What is required:
Copy each line of the data below word for word, leaving out the pictures.

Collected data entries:

* * *

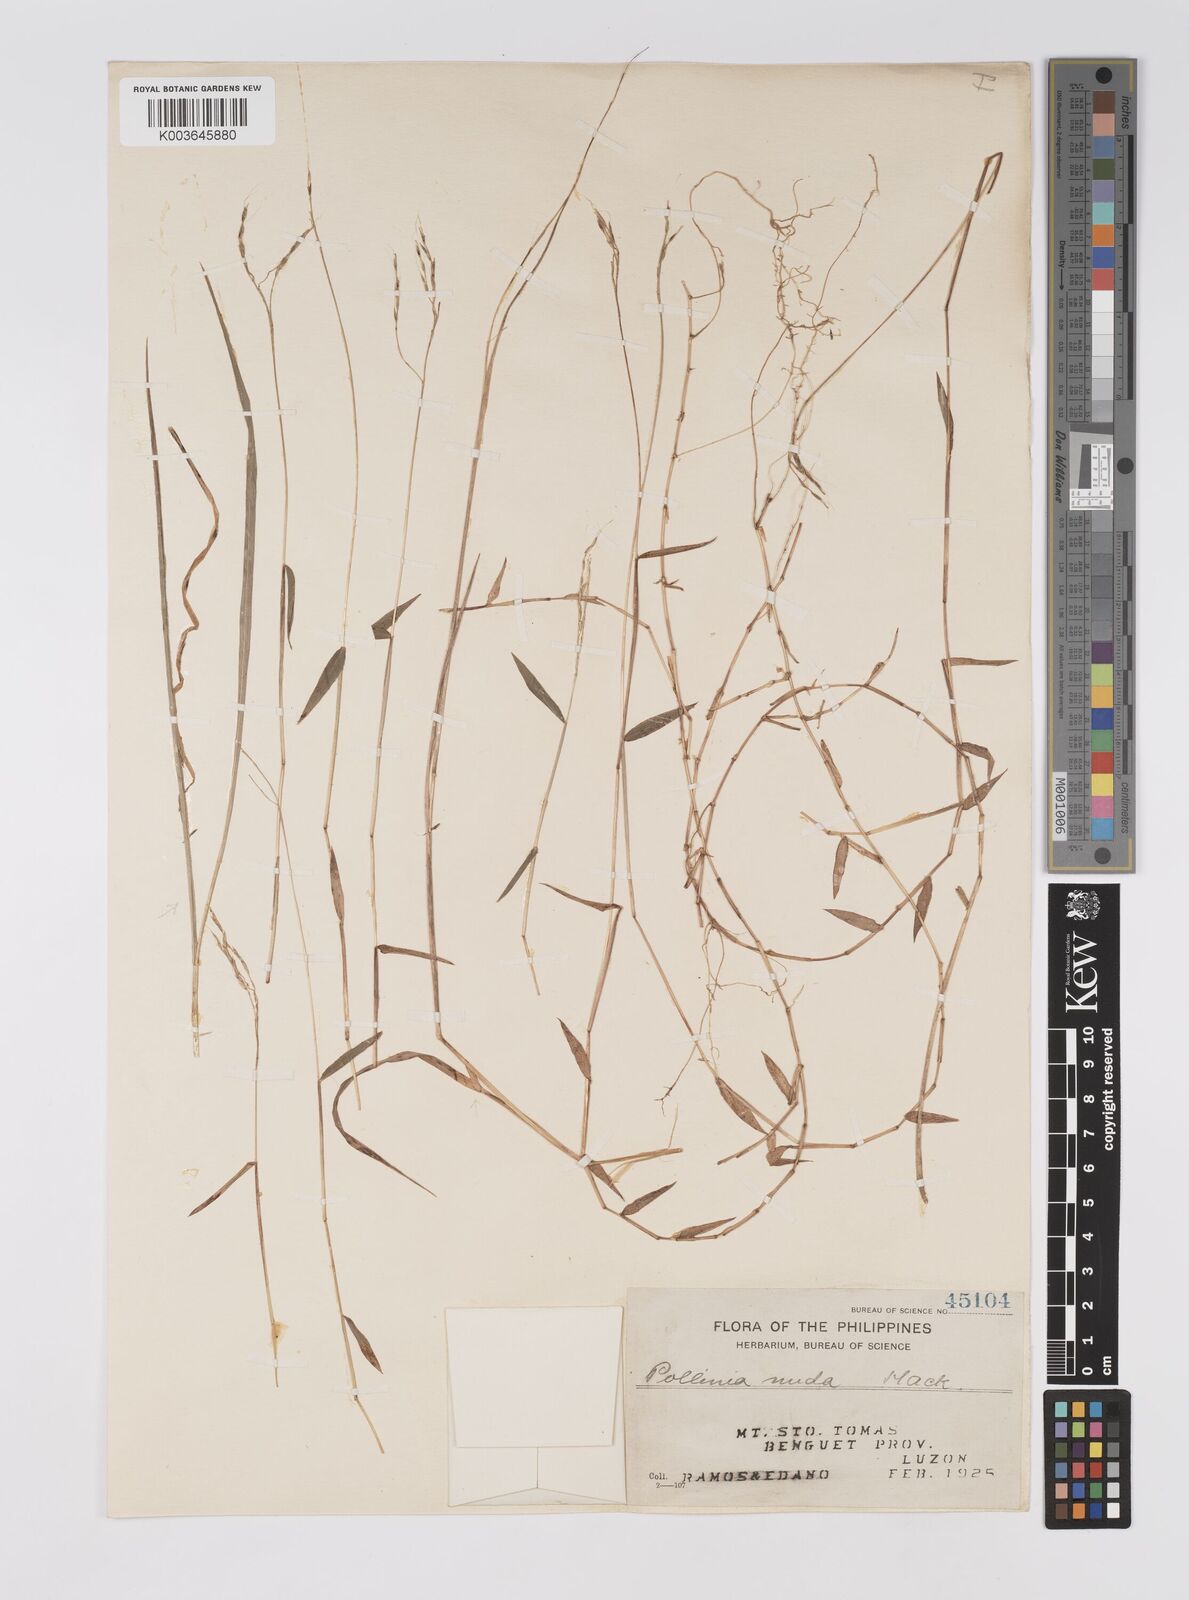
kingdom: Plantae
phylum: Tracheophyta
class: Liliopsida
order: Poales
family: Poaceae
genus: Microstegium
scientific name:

* * *

Expected answer:
kingdom: Plantae
phylum: Tracheophyta
class: Liliopsida
order: Poales
family: Poaceae
genus: Microstegium
scientific name:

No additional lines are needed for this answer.